Journal of Functional Foods (Nov 2024)
Integrated analysis of transcriptomics and metabolomics reveals the mechanisms underlying green tea intervention in age-related macular degeneration
Abstract
Age-related macular degeneration (AMD) is a degenerative disease that severely impairs vision, often accompanied by oxidative stress damage, cellular apoptosis, and inflammatory responses in the retina. Green tea, which is rich in polyphenols, typically exhibits strong antioxidant, anti-apoptotic, and anti-inflammatory properties. In this study, an AMD rat model was induced through a combination of intense light exposure and intraperitoneal injection of sodium iodate. An integrated systems biology approach, combining metabolomics and transcriptomics analysis, was employed to investigate the pharmacological basis of green tea extract (GTE) intervention, elucidate key mechanisms of action, and screen for potential biomarkers.

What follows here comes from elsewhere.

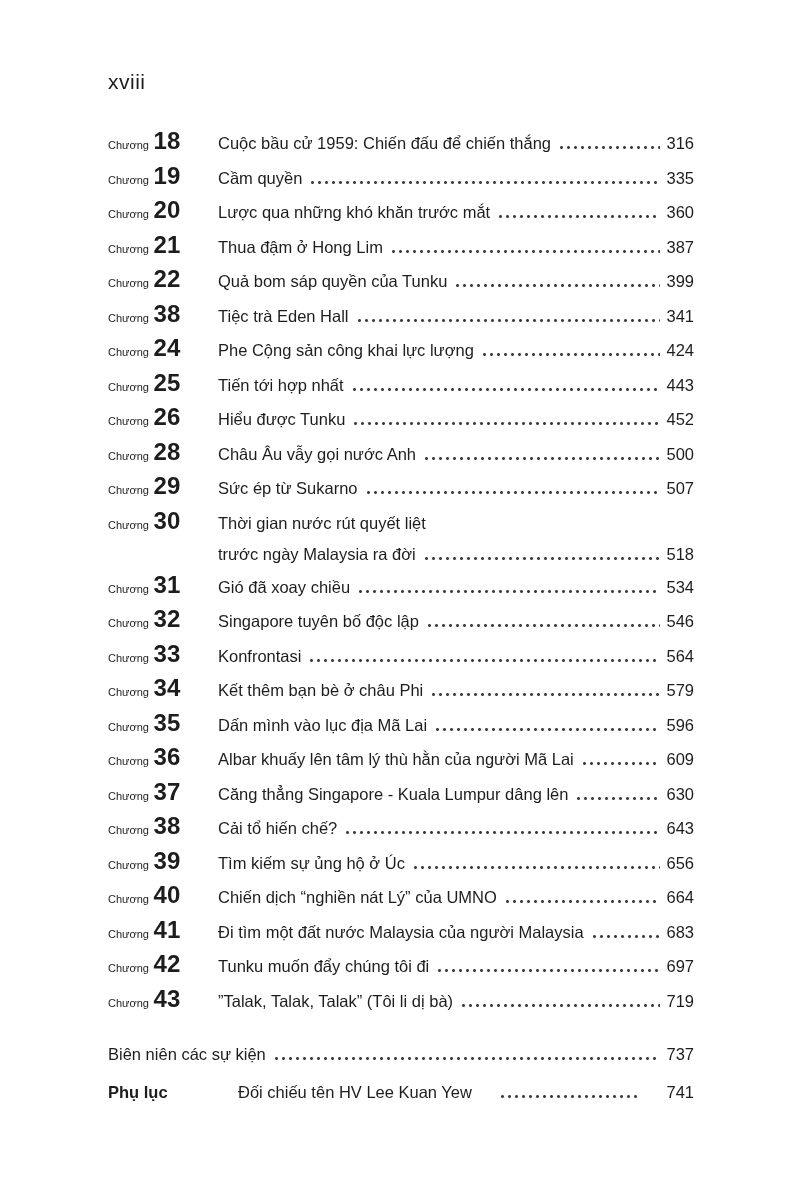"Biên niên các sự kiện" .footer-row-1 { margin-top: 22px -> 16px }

The results indicated that GTE significantly improved oxidative stress damage and inflammatory responses in the retina of AMD rats. Additionally, GTE inhibited retinal cell apoptosis by regulating the expression of caspase-3 protein. Integrated metabolomics and transcriptomics analyses revealed that GTE activates Glycerophospholipid metabolism, Ether lipid metabolism, Retinol metabolism, Arachidonic acid metabolism, and Vascular smooth muscle contraction signaling pathways in the retina of AMD rats. This activation was achieved through the modulation of gene expressions such as Pla2g3, Mboat1, and Awat2, influencing the levels of retinol, prostaglandin F2α, and multiple phospholipid metabolites in the retina. qRT-PCR experiments confirmed that GTE can regulate the expression levels of several key genes involved in inflammatory responses, phospholipid metabolism, and retinol metabolism, thereby enhancing its therapeutic activity against AMD. In summary, these findings confirm the substantial therapeutic potential of green tea in the treatment of AMD, providing a foundation for clinical applications and drug development.